In the exercise at hand, we replaced the function y(x) with x^m and its derivatives accordingly. This approach let us simplify the problem and laid out a clear path forward to finding the powers of x that would satisfy the equation, ultimately leading to the general solution.

Ordinary Differential Equations

Dive into the realm of Ordinary Differential Equations (ODEs), and you're exploring the relationships between functions and their derivatives. These equations are the bedrock for describing dynamic systems, from the orbits of celestial bodies to the oscillations of a pendulum.

What sets ODEs apart is that they involve functions of a single variable and their derivatives. The order of an ODE corresponds to the highest derivative present; our focus is on second-order ODEs since we have a term with y''(x) as the highest derivative involved. Successful analysis of such equations allows predictions about system behavior and, in practical terms, enables us to engineer solutions and understand natural phenomena.

Linear Independence

In the symphony of mathematics, linear independence is like distinct musical notes that, when combined, produce a rich, full sound. Linear independence in the context of solutions to differential equations means that no solution is a mere echo or multiple of another; each solution is unique and contributes something new.

To claim that functions are linearly independent, particularly in the context of differential equations like the one highlighted, one must be unable to express any one of the functions as a combination of the others using multiplication by constants. This uniqueness is essential when constructing the general solution from a set of particular solutions, ensuring that the general solution covers all possible scenarios without redundancy.

For our example, the solutions resulting from different values of m are linearly independent. Therefore, the general solution y(x) = C₁ x^{1/4} + C₂ x^{-5/2} holds true.

Boundary Value Problems

Boundary value problems (BVPs) serve as the guardrails on the road to finding specific solutions to differential equations. They provide crucial constraints that ensure the solutions we find are precisely tailored to the physical or geometric conditions of the scenario in question.

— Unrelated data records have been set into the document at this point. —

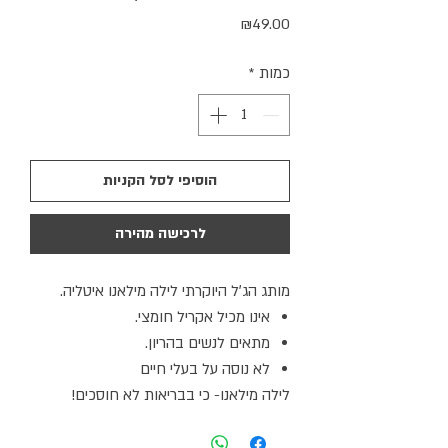
מחיר
₪49.00
כמות
*
הוסיפי לסל הקניות
לרכישה מהירה
מותג הג׳ל היוקרתי לילה מילאנו איטליה.
אינו מכיל אקריל חומצי.
מתאים לנשים בהריון.
לא נוסה על בעלי חיים
לילה מילאנו- כי בבריאות לא חוסכים!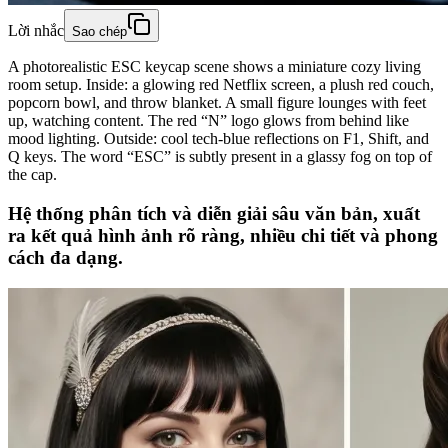
Lời nhắc
Sao chép
A photorealistic ESC keycap scene shows a miniature cozy living
room setup. Inside: a glowing red Netflix screen, a plush red couch,
popcorn bowl, and throw blanket. A small figure lounges with feet
up, watching content. The red “N” logo glows from behind like
mood lighting. Outside: cool tech-blue reflections on F1, Shift, and
Q keys. The word “ESC” is subtly present in a glassy fog on top of
the cap.
Hệ thống phân tích và diễn giải sâu văn bản, xuất
ra kết quả hình ảnh rõ ràng, nhiều chi tiết và phong
cách đa dạng.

These problems are distinguished by specifying values or relationships that the solution must satisfy at distinct points, commonly referred to as 'boundaries'. In practical situations, this could mean setting the temperature at the ends of a rod, the displacement of a string at its endpoints, or the electric potential on the surface of a conductor.

Applying BVPs turn the general solution of a differential equation into a particular solution that fulfills the stipulated boundaries. However, in our example, we're focused on finding the general solution which later can be tailored with given boundary conditions to yield a specific solution.